Gunnar Richter, Dealing with the Era of National Socialism—A Regional Study of a Crime in the Final Phase of World War II. Methods of Researching, 1981/2012, Audio slide show, 100 slides, 35 min. Photo: Nils Klinger

One work that struck me as basic to the exhibit was Gunnar Richter’s audio slide show Dealing with the Era of National Socialism (1981),which shows how easily the horrors of war can be elided, and the necessary diligence it takes to reveal them, through systematic research, evidence about how the twelfth century Breitenau Monastery in Guxhausen was transformed over the centuries from a place of worship for Benedictine monks into a concentration camp during World War II and how all traces of its existence were scrubbed from both the public record and the local memory. Moreover, works such as Richter’s in the exhibit as a totality are not discrete. A specific link can be seen between Richter’s work and the three-channel film installation Muster (Rushes) (2012) by Clemens von Wedemeyer, housed in the Hauptbahnhof, where in fact Jews and degenerates were carted off to Breitenau. But that is not the main connection here. The films show three narrative perspectives of what Breitenau was and is: just after the German’s surrendered and the Allied forces arrived on the scene; its days as a reformatory for school girls in the 1970s; and today, as a group of disaffected youth are given a tour of its atrocities. While the intersections between these two works are obvious, there are just as many who are connected on similar terms that are not so clear. Clemens von Wedemeyer, Muster (Rushes), 2012, 3-channel synchronized HD film installation, color, sound, 3 screens: 280 x 500 cm, 3 x 27 min., Photo: Henrik StrombergBut, more than any other works these showed Christov-Bakargiev‘s investment in critically investigating the institution’s history and meaning without abandoning it as something useless and only contemptuous. Through works like Richter’s and von Wedemeyer’s documenta as an institution is shown to be larger than the exhibit, adding to the idea that investigation is useful, knowledge is power and that history and the future are linked.

TASK GOAL
Summarize the text about the Breitenau works in two sentences.

DATASET EXCERPTS
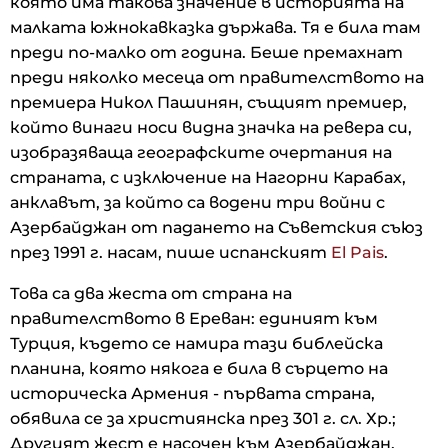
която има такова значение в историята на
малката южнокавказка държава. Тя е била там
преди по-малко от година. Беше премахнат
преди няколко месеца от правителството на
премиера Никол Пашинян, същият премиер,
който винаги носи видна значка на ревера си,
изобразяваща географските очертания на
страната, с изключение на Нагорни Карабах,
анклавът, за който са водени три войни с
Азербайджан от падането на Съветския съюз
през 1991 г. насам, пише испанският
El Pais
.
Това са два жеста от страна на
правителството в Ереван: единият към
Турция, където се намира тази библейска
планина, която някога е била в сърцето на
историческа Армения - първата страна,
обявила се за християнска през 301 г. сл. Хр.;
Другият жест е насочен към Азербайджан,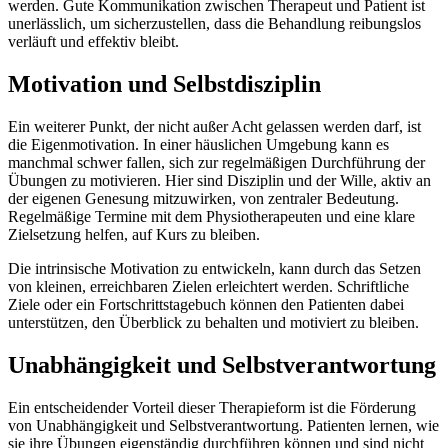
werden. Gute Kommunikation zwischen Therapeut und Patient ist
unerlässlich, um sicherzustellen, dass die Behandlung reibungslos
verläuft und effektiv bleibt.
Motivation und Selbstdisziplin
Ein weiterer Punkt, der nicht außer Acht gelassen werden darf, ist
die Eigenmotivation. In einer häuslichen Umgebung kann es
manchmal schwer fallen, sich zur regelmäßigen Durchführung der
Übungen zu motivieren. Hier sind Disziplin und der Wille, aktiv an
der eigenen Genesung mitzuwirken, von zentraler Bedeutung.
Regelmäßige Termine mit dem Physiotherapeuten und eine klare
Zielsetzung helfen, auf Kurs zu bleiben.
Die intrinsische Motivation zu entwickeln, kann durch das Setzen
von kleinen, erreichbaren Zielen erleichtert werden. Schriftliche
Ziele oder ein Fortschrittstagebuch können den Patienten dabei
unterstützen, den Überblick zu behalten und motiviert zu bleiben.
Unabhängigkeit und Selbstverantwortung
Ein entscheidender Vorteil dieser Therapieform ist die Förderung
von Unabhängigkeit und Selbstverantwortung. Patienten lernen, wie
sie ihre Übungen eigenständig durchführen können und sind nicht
* * *
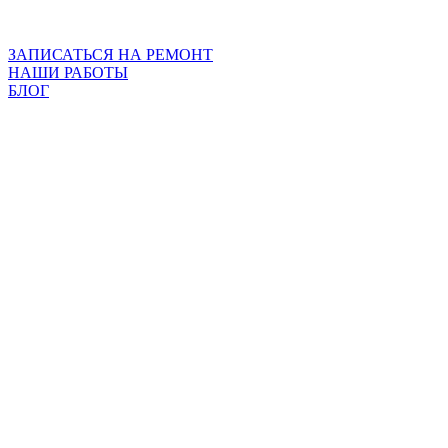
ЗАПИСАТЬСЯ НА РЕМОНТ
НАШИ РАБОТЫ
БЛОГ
--
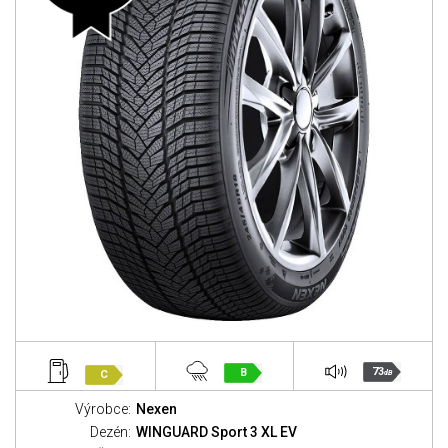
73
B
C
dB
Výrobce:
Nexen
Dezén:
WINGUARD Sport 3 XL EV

WORKED SOLUTION
Gunnar Richter's audio slide show Dealing with the Era of National Socialism (1981) uses systematic research to show how the twelfth-century Breitenau Monastery in Guxhausen became a concentration camp during World War II and how all traces of it were scrubbed from the public record and local memory. Clemens von Wedemeyer's three-channel film installation Muster (Rushes) (2012) shows Breitenau from three narrative perspectives, and together the two works show Christov-Bakargiev's investment in critically investigating documenta's history and meaning without abandoning the institution as useless.